> _Written task_:
Count the lines in the entries below that contain the string "otherwise". Reply with the number alone.

Plain-text document sources
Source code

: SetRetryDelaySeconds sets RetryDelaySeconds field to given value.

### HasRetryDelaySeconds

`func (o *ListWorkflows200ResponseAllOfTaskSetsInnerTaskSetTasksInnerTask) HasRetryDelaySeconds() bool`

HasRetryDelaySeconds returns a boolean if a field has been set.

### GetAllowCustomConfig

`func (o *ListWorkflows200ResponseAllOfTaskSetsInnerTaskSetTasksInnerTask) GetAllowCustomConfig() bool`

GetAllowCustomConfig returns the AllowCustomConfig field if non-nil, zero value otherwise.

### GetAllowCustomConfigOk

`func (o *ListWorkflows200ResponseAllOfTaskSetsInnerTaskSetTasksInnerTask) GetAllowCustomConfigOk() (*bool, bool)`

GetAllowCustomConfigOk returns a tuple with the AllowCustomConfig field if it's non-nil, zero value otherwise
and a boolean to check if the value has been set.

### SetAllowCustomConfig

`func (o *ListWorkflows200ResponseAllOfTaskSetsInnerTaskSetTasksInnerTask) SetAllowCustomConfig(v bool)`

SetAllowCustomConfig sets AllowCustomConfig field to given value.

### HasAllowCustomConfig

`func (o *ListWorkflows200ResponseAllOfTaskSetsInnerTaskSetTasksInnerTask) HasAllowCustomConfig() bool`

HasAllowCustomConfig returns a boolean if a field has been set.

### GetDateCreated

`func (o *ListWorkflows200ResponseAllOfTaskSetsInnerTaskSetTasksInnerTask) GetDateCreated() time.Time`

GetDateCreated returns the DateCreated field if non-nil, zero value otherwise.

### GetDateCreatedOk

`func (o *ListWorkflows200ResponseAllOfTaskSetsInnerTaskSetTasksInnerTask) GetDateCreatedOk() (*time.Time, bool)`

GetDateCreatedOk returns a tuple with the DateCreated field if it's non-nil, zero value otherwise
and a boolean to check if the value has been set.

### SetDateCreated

> _Response area_:
4